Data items
_ _ _
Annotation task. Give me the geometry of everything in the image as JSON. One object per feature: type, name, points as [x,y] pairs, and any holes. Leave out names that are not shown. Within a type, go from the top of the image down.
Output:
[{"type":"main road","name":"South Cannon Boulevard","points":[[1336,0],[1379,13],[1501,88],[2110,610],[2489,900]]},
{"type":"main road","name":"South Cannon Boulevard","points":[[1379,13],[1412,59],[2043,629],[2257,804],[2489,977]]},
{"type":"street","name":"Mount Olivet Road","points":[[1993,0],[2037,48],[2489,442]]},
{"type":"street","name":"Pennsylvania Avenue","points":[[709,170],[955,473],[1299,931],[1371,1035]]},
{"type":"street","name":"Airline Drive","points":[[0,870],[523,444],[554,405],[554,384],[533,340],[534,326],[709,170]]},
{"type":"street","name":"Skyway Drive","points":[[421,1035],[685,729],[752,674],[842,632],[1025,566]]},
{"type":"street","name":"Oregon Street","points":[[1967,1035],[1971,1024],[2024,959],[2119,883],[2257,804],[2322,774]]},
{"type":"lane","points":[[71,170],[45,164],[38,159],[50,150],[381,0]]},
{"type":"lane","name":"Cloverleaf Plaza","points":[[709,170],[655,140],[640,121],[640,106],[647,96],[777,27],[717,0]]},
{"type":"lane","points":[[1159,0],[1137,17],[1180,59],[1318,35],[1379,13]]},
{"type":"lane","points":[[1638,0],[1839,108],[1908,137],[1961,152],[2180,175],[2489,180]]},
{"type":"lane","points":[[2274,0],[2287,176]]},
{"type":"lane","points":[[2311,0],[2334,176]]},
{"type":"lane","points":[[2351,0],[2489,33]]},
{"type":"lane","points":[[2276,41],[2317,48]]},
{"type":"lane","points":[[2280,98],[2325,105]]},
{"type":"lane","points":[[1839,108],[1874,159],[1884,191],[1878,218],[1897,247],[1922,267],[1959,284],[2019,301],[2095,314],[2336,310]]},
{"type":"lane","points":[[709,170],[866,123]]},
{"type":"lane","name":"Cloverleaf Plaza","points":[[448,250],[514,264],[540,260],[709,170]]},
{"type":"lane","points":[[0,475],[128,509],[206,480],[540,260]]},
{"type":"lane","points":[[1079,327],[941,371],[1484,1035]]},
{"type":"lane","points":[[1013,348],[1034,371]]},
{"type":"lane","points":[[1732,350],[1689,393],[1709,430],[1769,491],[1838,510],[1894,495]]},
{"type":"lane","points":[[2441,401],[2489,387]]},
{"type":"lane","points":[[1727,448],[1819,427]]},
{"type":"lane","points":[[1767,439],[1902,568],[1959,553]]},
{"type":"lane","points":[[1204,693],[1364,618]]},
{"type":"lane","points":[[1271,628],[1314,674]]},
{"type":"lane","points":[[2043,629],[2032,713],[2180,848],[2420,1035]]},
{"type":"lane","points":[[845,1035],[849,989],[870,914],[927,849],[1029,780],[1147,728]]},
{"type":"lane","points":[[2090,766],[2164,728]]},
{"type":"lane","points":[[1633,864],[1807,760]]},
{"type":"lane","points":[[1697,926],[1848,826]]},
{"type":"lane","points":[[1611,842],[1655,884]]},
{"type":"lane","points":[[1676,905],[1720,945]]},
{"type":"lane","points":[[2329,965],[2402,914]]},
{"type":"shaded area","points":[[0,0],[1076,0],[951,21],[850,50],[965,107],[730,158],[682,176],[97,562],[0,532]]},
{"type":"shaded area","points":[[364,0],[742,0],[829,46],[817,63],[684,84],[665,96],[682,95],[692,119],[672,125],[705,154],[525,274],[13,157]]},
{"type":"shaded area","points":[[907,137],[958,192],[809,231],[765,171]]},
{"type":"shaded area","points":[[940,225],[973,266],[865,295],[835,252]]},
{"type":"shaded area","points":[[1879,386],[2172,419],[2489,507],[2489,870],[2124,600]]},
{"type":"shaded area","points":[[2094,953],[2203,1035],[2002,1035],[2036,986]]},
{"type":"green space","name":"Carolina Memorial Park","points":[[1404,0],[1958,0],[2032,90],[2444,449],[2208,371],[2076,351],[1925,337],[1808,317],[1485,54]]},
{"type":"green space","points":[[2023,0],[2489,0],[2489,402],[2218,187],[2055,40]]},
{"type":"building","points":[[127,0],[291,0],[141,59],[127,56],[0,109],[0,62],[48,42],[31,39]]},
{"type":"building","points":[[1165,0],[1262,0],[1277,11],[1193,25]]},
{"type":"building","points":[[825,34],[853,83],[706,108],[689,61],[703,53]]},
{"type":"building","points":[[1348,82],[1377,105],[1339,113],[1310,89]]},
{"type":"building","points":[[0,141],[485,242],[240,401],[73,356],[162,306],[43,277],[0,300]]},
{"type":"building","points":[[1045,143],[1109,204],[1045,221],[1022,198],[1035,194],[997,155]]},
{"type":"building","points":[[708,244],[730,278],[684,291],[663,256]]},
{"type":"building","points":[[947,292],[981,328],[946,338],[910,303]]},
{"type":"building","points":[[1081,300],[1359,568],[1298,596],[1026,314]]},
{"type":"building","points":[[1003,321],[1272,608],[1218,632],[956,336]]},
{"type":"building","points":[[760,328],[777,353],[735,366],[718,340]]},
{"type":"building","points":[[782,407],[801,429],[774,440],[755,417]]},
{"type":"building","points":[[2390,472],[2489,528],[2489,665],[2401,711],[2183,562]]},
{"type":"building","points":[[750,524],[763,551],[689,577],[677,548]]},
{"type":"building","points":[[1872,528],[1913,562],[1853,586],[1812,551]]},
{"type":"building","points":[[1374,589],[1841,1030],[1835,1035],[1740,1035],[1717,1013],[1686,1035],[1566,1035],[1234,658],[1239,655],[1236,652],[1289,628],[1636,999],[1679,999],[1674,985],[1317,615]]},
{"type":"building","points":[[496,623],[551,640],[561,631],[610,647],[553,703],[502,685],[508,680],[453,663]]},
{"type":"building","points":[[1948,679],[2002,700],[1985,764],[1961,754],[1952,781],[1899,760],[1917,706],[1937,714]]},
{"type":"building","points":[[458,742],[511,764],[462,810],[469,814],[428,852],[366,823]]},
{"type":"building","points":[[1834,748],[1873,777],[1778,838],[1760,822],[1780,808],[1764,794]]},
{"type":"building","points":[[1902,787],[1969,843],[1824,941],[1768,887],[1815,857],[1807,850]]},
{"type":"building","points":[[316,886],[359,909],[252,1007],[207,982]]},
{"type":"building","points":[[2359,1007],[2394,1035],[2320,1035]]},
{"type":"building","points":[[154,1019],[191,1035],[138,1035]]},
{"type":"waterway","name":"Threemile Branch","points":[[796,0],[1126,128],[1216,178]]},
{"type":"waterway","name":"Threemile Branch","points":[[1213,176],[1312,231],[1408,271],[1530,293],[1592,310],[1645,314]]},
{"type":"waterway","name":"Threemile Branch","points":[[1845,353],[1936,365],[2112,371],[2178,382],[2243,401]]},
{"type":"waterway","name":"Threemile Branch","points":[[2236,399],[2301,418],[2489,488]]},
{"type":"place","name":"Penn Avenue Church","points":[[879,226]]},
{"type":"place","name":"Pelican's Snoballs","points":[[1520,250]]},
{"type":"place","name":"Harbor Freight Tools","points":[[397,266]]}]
_ _ _
What is needed is a single number: how many lines of the data contain the word "green".

▸ **Exercise solution**
2